Find the word "clusters" in the listing below, then return every line it appears in.

──────

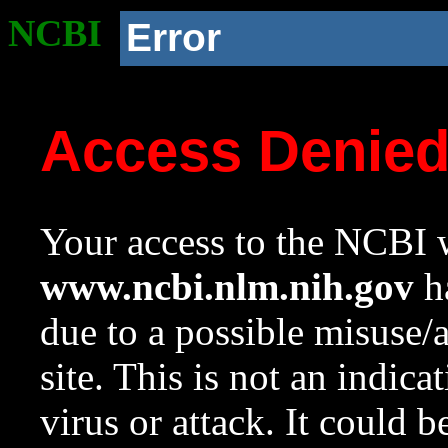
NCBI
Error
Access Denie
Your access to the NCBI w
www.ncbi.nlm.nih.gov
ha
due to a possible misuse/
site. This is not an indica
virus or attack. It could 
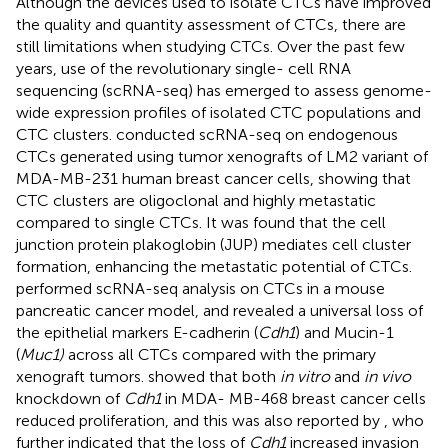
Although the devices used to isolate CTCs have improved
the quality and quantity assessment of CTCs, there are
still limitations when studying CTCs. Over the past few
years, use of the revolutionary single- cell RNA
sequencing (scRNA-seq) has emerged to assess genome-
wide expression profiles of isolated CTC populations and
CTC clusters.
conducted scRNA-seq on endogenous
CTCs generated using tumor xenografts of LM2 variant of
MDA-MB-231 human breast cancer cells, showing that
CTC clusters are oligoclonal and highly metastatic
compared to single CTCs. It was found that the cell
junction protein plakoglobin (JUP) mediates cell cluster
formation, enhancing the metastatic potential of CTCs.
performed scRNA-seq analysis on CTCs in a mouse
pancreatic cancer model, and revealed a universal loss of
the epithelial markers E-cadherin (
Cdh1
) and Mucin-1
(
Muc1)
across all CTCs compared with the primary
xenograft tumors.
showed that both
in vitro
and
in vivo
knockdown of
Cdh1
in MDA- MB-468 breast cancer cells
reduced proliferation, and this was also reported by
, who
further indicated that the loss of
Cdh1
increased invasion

──────

(Output for this exercise):
CTC clusters.
CTC clusters are oligoclonal and highly metastatic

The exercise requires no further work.